(EXERCISE OBJECTIVE):
Please copy the data below exactly; none of the pictures in it belong in the copy.
--- SUPPLIED INFORMATION Enclosed Below ---
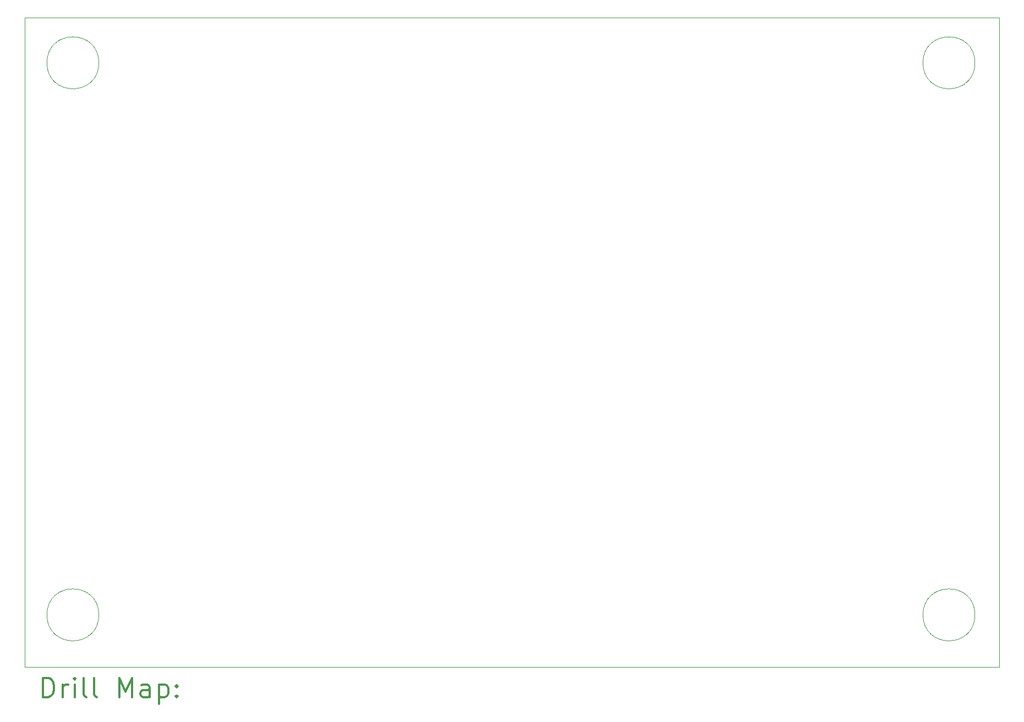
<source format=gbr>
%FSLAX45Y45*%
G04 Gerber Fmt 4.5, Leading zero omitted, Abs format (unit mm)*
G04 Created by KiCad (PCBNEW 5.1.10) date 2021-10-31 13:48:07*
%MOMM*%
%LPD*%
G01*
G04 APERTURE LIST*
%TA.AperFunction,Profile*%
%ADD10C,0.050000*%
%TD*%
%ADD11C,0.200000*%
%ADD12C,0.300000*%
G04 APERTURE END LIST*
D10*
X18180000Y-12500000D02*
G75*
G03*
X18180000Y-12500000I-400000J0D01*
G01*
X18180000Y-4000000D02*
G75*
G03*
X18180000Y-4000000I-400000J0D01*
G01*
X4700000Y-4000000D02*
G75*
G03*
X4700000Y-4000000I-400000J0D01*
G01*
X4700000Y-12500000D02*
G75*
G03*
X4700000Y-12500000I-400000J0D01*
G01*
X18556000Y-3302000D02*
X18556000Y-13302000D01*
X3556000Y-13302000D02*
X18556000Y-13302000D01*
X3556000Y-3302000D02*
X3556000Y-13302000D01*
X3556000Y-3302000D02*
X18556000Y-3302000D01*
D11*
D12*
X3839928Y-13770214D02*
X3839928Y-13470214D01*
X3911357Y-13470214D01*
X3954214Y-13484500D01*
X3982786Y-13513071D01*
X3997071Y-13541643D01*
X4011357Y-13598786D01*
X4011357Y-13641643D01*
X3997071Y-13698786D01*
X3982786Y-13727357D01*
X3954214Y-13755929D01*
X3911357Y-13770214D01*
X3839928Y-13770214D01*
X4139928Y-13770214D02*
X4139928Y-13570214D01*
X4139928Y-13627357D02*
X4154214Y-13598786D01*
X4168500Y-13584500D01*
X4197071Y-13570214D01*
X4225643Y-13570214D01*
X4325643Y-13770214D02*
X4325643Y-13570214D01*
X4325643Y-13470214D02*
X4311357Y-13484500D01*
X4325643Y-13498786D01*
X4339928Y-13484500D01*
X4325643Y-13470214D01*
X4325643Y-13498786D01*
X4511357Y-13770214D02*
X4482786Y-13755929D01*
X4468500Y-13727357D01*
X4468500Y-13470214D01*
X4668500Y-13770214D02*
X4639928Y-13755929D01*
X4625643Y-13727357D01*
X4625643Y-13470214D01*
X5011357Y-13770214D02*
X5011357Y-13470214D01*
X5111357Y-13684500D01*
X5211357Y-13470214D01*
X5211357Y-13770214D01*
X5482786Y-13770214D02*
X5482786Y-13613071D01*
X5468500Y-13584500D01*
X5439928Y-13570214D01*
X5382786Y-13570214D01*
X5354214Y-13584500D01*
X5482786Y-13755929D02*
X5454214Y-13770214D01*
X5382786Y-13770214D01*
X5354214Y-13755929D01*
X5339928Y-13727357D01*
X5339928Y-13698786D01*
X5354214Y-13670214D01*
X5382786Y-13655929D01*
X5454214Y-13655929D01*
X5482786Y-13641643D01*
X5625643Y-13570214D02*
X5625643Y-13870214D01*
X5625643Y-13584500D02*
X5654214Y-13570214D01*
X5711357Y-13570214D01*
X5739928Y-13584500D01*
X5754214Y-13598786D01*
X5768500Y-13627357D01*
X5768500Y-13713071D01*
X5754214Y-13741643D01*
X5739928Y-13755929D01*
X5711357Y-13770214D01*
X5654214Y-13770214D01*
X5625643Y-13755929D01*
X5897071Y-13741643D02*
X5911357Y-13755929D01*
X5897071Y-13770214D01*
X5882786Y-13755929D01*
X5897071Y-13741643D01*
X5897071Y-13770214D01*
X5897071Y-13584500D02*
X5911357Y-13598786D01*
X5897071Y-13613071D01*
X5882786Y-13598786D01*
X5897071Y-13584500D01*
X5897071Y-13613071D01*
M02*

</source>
--- End of Enclosed SUPPLIED INFORMATION ---
(EXERCISE SOLUTION):
<source format=gbr>
%FSLAX45Y45*%
G04 Gerber Fmt 4.5, Leading zero omitted, Abs format (unit mm)*
G04 Created by KiCad (PCBNEW 5.1.10) date 2021-10-31 13:48:07*
%MOMM*%
%LPD*%
G01*
G04 APERTURE LIST*
%TA.AperFunction,Profile*%
%ADD10C,0.050000*%
%TD*%
%ADD11C,0.200000*%
%ADD12C,0.300000*%
G04 APERTURE END LIST*
D10*
X18180000Y-12500000D02*
G75*
G03*
X18180000Y-12500000I-400000J0D01*
G01*
X18180000Y-4000000D02*
G75*
G03*
X18180000Y-4000000I-400000J0D01*
G01*
X4700000Y-4000000D02*
G75*
G03*
X4700000Y-4000000I-400000J0D01*
G01*
X4700000Y-12500000D02*
G75*
G03*
X4700000Y-12500000I-400000J0D01*
G01*
X18556000Y-3302000D02*
X18556000Y-13302000D01*
X3556000Y-13302000D02*
X18556000Y-13302000D01*
X3556000Y-3302000D02*
X3556000Y-13302000D01*
X3556000Y-3302000D02*
X18556000Y-3302000D01*
D11*
D12*
X3839928Y-13770214D02*
X3839928Y-13470214D01*
X3911357Y-13470214D01*
X3954214Y-13484500D01*
X3982786Y-13513071D01*
X3997071Y-13541643D01*
X4011357Y-13598786D01*
X4011357Y-13641643D01*
X3997071Y-13698786D01*
X3982786Y-13727357D01*
X3954214Y-13755929D01*
X3911357Y-13770214D01*
X3839928Y-13770214D01*
X4139928Y-13770214D02*
X4139928Y-13570214D01*
X4139928Y-13627357D02*
X4154214Y-13598786D01*
X4168500Y-13584500D01*
X4197071Y-13570214D01*
X4225643Y-13570214D01*
X4325643Y-13770214D02*
X4325643Y-13570214D01*
X4325643Y-13470214D02*
X4311357Y-13484500D01*
X4325643Y-13498786D01*
X4339928Y-13484500D01*
X4325643Y-13470214D01*
X4325643Y-13498786D01*
X4511357Y-13770214D02*
X4482786Y-13755929D01*
X4468500Y-13727357D01*
X4468500Y-13470214D01*
X4668500Y-13770214D02*
X4639928Y-13755929D01*
X4625643Y-13727357D01*
X4625643Y-13470214D01*
X5011357Y-13770214D02*
X5011357Y-13470214D01*
X5111357Y-13684500D01*
X5211357Y-13470214D01*
X5211357Y-13770214D01*
X5482786Y-13770214D02*
X5482786Y-13613071D01*
X5468500Y-13584500D01*
X5439928Y-13570214D01*
X5382786Y-13570214D01*
X5354214Y-13584500D01*
X5482786Y-13755929D02*
X5454214Y-13770214D01*
X5382786Y-13770214D01*
X5354214Y-13755929D01*
X5339928Y-13727357D01*
X5339928Y-13698786D01*
X5354214Y-13670214D01*
X5382786Y-13655929D01*
X5454214Y-13655929D01*
X5482786Y-13641643D01*
X5625643Y-13570214D02*
X5625643Y-13870214D01*
X5625643Y-13584500D02*
X5654214Y-13570214D01*
X5711357Y-13570214D01*
X5739928Y-13584500D01*
X5754214Y-13598786D01*
X5768500Y-13627357D01*
X5768500Y-13713071D01*
X5754214Y-13741643D01*
X5739928Y-13755929D01*
X5711357Y-13770214D01*
X5654214Y-13770214D01*
X5625643Y-13755929D01*
X5897071Y-13741643D02*
X5911357Y-13755929D01*
X5897071Y-13770214D01*
X5882786Y-13755929D01*
X5897071Y-13741643D01*
X5897071Y-13770214D01*
X5897071Y-13584500D02*
X5911357Y-13598786D01*
X5897071Y-13613071D01*
X5882786Y-13598786D01*
X5897071Y-13584500D01*
X5897071Y-13613071D01*
M02*

</source>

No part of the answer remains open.